• What needs to be done
Look below and pull out each line with the word "pixels".

• Information shown
╭──
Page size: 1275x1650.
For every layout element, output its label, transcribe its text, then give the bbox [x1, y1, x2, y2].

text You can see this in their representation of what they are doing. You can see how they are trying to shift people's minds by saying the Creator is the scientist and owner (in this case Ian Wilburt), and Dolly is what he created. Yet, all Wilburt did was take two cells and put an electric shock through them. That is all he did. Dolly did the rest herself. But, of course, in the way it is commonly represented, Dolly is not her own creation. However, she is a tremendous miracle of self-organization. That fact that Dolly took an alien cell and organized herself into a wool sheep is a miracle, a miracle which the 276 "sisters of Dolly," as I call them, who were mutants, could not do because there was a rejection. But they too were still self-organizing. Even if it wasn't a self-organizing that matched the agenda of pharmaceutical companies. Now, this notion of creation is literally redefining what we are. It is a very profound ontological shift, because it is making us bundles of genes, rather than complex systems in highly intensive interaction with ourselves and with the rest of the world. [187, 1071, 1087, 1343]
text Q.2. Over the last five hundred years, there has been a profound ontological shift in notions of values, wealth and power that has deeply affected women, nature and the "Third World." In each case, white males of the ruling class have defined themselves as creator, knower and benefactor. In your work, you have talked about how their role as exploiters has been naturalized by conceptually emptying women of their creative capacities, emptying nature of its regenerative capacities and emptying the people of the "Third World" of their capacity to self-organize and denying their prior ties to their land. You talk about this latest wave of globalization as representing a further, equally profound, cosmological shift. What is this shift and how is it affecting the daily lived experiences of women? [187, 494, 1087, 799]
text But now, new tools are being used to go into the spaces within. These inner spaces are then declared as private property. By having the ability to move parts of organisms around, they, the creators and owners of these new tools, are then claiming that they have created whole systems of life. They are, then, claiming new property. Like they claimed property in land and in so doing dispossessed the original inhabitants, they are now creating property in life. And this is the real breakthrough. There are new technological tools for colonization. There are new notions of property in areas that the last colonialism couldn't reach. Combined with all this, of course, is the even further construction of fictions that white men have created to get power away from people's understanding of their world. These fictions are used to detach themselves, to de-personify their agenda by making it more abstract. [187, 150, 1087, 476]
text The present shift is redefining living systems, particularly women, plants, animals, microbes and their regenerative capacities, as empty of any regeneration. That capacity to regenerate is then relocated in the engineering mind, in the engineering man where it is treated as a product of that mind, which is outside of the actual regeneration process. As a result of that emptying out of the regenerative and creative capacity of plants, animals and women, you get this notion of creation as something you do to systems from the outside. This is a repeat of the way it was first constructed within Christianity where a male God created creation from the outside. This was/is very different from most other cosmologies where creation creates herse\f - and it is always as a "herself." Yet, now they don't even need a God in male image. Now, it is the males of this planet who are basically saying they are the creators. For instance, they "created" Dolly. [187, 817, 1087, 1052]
╰──
╭──
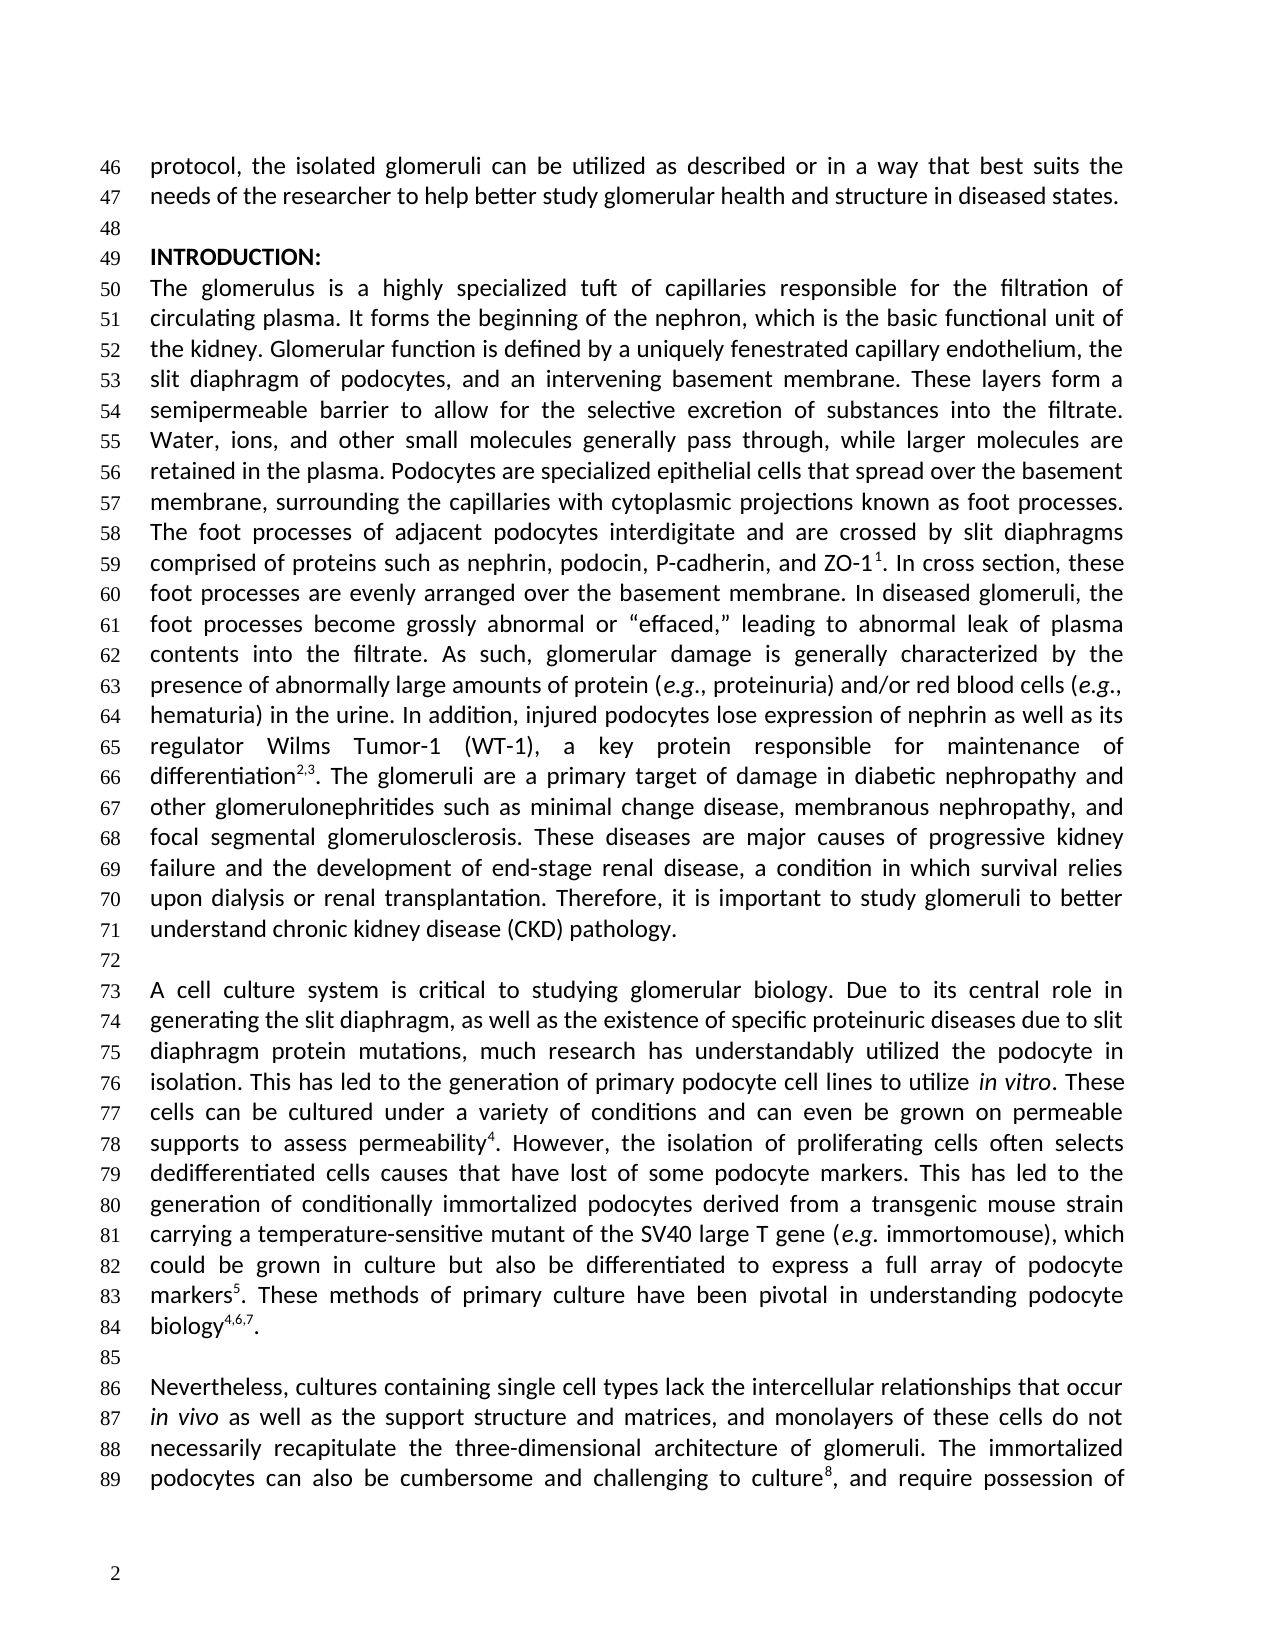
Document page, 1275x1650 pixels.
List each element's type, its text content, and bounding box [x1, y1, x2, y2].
╰──
╭──
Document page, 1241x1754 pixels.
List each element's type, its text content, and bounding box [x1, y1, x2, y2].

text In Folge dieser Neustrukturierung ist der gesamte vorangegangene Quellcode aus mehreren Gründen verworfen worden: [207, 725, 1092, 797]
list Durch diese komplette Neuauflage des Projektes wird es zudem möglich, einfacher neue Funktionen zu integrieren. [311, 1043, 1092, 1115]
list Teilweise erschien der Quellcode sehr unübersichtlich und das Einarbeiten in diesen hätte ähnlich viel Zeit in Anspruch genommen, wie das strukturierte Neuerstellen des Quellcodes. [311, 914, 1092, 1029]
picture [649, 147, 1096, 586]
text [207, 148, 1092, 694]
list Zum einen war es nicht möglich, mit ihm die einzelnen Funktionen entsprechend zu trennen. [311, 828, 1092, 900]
╰──
• Answer to the problem
Document page, 1275x1650 pixels.
Document page, 1241x1754 pixels.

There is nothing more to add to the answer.